One other reason for silence that is offered, and one that I happen to like (taking into account the aristocratic roots), is that tennis as it is played today, is an unusual, slightly deranged sport. Singles players (at the major tournaments, at least) are completely alone. They walk out in front of huge crowds, all by themselves. They have to carry their own equipment, their own water bottles full of mysterious colored liquids, their own bananas. They are not permitted to communicate with coaches in any way (though it’s generally acknowledged that illegal coaching, like hand signals from the stands, is common). In singles, there aren’t any teammates to talk to or lean on. Matches are not timed, and in some tournaments they can theoretically go on for hours and hours. And these are not amateurs playing for fun and wine casks, they’re world-class athletes who’ve spent their entire lives training mentally and physically to balance speed and power, stamina and precision, instinct and planning. This all combines to make tennis a psychotically destructive sport. “The good news is, you have space to concentrate. The bad news is, you have space to concentrate,” says Drucker. Players have visible breakdowns, hitting themselves with their racquets, destroying equipment, screaming at themselves in unhinged, self-directed monologues, or engaging in deeply personal tirades with officials. No other sport is like this so regularly. It makes for a tense, sometimes uncomfortable, extremely entertaining viewing experience.
The silence, or at least the aspiration to silence, contributes to this, partly because it is not really possible to have complete quiet in a packed, 15,000-seat stadium. The fact that silence is expected and never really achieved—just listen to the number of times a chair umpire asks the crowd to shut up—is yet another way for tennis player to get into their own heads. The slightest distraction—from the fan in the third row going to the bathroom during a point, to someone in the nosebleeds screaming “COME ON!” during a serve, to the stray, useless cell phone camera flash—can trigger a full-on meltdown. It is fun and interesting, like waiting for a car crash during a high-wire act.

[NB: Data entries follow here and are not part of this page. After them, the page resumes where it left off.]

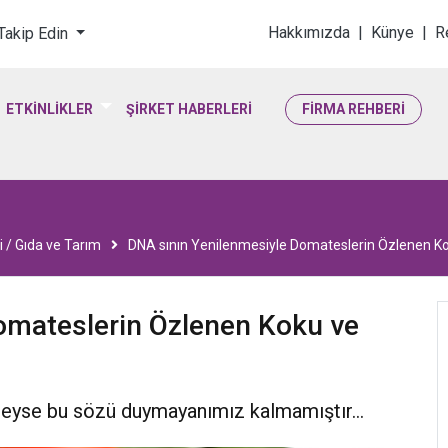
loji & Yaşam Bilimler
Hakkımızda
|
Künye
|
R
 Takip Edin
ETKİNLİKLER
ŞİRKET HABERLERİ
FİRMA REHBERİ
i / Gıda ve Tarım
DNA sının Yenilenmesiyle Domateslerin Özlenen Koku
omateslerin Özlenen Koku ve
deyse bu sözü duymayanımız kalmamıştır...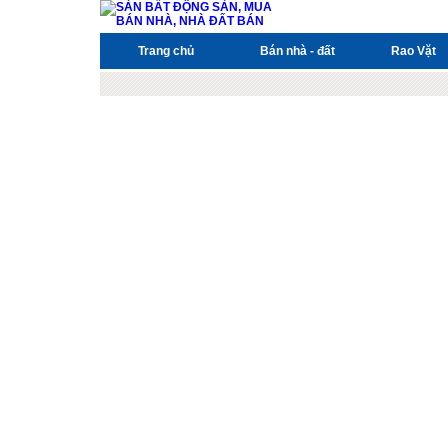
Trang chủ
Bán nhà - đất
Rao Vặt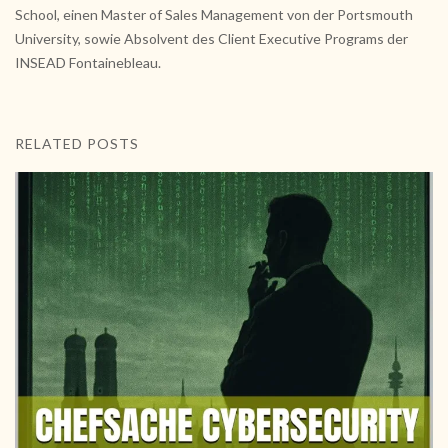
School, einen Master of Sales Management von der Portsmouth
University, sowie Absolvent des Client Executive Programs der
INSEAD Fontainebleau.
RELATED POSTS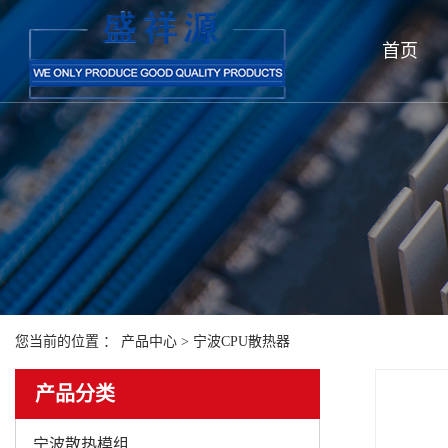
首页
您当前的位置 ：
产品中心
>
宁波CPU散热器
产品分类
宁波散热模组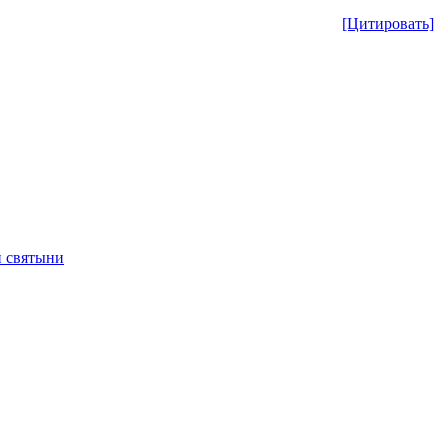
[Цитировать]
 святыни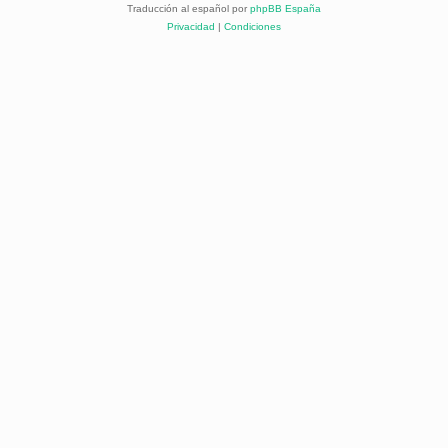
Traducción al español por
phpBB España
Privacidad
|
Condiciones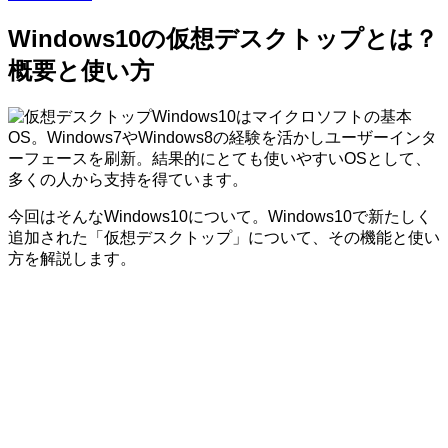
Windows10の仮想デスクトップとは？
概要と使い方
Windows10はマイクロソフトの基本
OS。Windows7やWindows8の経験を活かしユーザーインタ
ーフェースを刷新。結果的にとても使いやすいOSとして、
多くの人から支持を得ています。
今回はそんなWindows10について。Windows10で新たしく
追加された「仮想デスクトップ」について、その機能と使い
方を解説します。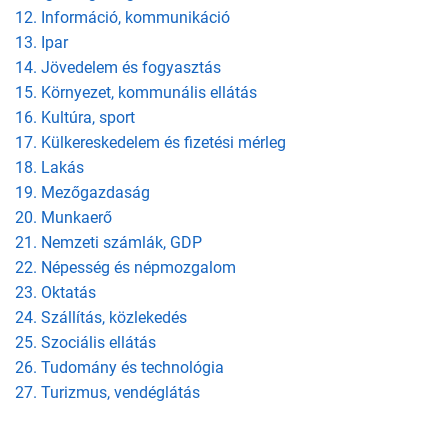
12. Információ, kommunikáció
13. Ipar
14. Jövedelem és fogyasztás
15. Környezet, kommunális ellátás
16. Kultúra, sport
17. Külkereskedelem és fizetési mérleg
18. Lakás
19. Mezőgazdaság
20. Munkaerő
21. Nemzeti számlák, GDP
22. Népesség és népmozgalom
23. Oktatás
24. Szállítás, közlekedés
25. Szociális ellátás
26. Tudomány és technológia
27. Turizmus, vendéglátás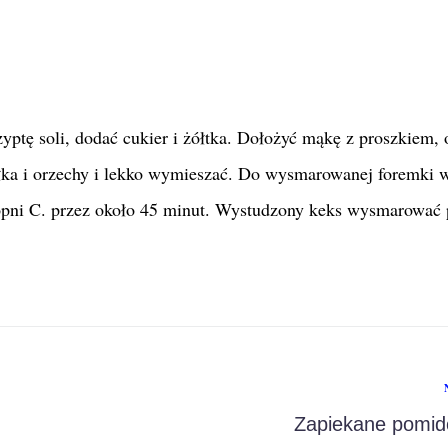
zyptę soli, dodać cukier i żółtka. Dołożyć mąkę z proszkiem, o
łka i orzechy i lekko wymieszać. Do wysmarowanej foremki 
stopni C. przez około 45 minut. Wystudzony keks wysmarować
Zapiekane pomid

All of this means that the US Open’s decision to go crowdless is much more fraught and complex than it might be for other sports. In the English Premier League, canned crowd noise was piped in, with a soundboard operator essentially pressing buttons in accordance with the on-field action. The fake crowd noise, according to German soccer league players who played with it, is weird, but probably better than echoey silence. Surely when they’re in the midst of a match, it all fades to loud white noise anyway.
Until 2020, tennis players these days do not or cannot ignore crowds, or let their antics fade into the background. Some are known for attempting to get the crowd on their side, to cheer for them and against opponents to boost their energy—but not during points. This is going to be a strange time for professional athletes, as the sensory settings of their workplaces have changed dramatically. It’s going to be a whole different kind of weird for tennis players, and that somehow seems fitting for a weird kind of sport.